> **DATASET**:
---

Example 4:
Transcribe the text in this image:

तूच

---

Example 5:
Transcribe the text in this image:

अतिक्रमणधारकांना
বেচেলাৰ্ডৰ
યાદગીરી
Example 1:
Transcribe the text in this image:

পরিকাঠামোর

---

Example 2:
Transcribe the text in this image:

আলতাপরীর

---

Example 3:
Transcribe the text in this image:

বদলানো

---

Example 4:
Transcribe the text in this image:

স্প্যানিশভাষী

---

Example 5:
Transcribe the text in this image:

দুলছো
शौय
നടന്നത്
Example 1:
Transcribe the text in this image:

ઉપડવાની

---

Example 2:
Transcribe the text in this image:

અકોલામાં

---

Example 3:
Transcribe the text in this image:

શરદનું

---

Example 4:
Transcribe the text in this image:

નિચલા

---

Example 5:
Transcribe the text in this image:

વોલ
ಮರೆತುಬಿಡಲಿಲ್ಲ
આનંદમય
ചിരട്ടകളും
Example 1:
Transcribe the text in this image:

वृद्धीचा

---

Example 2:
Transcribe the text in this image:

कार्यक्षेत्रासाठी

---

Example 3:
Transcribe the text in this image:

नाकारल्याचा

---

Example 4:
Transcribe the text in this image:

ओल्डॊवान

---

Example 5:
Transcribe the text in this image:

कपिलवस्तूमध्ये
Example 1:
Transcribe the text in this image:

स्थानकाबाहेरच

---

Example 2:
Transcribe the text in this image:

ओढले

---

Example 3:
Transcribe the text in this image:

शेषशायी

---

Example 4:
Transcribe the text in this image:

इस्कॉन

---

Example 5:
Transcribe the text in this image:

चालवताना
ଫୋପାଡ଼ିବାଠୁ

> **WORK REQUIRED**: Rewrite the whole listing above as a two-column CSV headed text and answer, with one row for each text and its answer. Wrap every field in double quotes and turn any line breaks into spaces.

> **RESULT**:
text,answer
"--- Example 4: Transcribe the text in this image:","तूच"
"--- Example 5: Transcribe the text in this image:","अतिक्रमणधारकांना বেচেলাৰ্ডৰ યાદગીરી"
"Example 1: Transcribe the text in this image:","পরিকাঠামোর"
"--- Example 2: Transcribe the text in this image:","আলতাপরীর"
"--- Example 3: Transcribe the text in this image:","বদলানো"
"--- Example 4: Transcribe the text in this image:","স্প্যানিশভাষী"
"--- Example 5: Transcribe the text in this image:","দুলছো शौय നടന്നത്"
"Example 1: Transcribe the text in this image:","ઉપડવાની"
"--- Example 2: Transcribe the text in this image:","અકોલામાં"
"--- Example 3: Transcribe the text in this image:","શરદનું"
"--- Example 4: Transcribe the text in this image:","નિચલા"
"--- Example 5: Transcribe the text in this image:","વોલ ಮರೆತುಬಿಡಲಿಲ್ಲ આનંદમય ചിരട്ടകളും"
"Example 1: Transcribe the text in this image:","वृद्धीचा"
"--- Example 2: Transcribe the text in this image:","कार्यक्षेत्रासाठी"
"--- Example 3: Transcribe the text in this image:","नाकारल्याचा"
"--- Example 4: Transcribe the text in this image:","ओल्डॊवान"
"--- Example 5: Transcribe the text in this image:","कपिलवस्तूमध्ये"
"Example 1: Transcribe the text in this image:","स्थानकाबाहेरच"
"--- Example 2: Transcribe the text in this image:","ओढले"
"--- Example 3: Transcribe the text in this image:","शेषशायी"
"--- Example 4: Transcribe the text in this image:","इस्कॉन"
"--- Example 5: Transcribe the text in this image:","चालवताना ଫୋପାଡ଼ିବାଠୁ"